↓

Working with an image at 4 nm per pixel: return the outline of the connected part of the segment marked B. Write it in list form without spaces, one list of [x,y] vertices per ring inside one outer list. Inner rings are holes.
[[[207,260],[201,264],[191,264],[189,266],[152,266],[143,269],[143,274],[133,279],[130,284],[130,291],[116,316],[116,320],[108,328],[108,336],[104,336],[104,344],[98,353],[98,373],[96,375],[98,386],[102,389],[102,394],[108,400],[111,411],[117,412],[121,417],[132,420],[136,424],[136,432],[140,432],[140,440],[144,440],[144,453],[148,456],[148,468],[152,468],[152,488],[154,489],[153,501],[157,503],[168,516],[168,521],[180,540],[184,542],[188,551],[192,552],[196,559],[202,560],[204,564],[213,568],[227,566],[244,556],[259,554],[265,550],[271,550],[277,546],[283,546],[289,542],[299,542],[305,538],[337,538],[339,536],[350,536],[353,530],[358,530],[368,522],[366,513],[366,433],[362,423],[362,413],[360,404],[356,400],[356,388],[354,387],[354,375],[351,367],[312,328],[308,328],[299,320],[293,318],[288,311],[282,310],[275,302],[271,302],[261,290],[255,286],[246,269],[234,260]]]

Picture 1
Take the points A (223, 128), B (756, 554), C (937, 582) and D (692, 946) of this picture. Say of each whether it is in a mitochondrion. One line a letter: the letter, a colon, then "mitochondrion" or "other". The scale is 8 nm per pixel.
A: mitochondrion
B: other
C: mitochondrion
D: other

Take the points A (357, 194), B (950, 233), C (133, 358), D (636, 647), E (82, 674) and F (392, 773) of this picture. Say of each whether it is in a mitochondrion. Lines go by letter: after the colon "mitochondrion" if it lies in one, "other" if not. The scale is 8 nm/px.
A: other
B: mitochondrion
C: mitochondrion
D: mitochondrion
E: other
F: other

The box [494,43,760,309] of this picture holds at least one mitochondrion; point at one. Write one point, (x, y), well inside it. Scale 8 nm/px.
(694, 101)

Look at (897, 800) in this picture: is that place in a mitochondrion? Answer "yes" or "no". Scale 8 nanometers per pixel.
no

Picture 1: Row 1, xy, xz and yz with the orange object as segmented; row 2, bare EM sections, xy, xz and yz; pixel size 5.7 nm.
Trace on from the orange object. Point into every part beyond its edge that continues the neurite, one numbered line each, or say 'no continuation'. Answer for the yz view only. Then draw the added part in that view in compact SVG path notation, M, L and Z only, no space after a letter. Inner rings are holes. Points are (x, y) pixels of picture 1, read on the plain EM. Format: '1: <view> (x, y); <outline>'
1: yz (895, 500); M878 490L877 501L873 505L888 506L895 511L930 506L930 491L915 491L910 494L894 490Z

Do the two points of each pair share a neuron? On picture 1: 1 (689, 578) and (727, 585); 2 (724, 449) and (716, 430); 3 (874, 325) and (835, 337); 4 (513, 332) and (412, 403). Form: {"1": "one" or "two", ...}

↑

**Work task**
Using the records above, write out exactly the lines between the one holding "Look at (897, 800)" and the one holding "Picture 1: Row", inclusive; leave everything else out.

**Answer box**
Look at (897, 800) in this picture: is that place in a mitochondrion? Answer "yes" or "no". Scale 8 nanometers per pixel.
no

Picture 1: Row 1, xy, xz and yz with the orange object as segmented; row 2, bare EM sections, xy, xz and yz; pixel size 5.7 nm.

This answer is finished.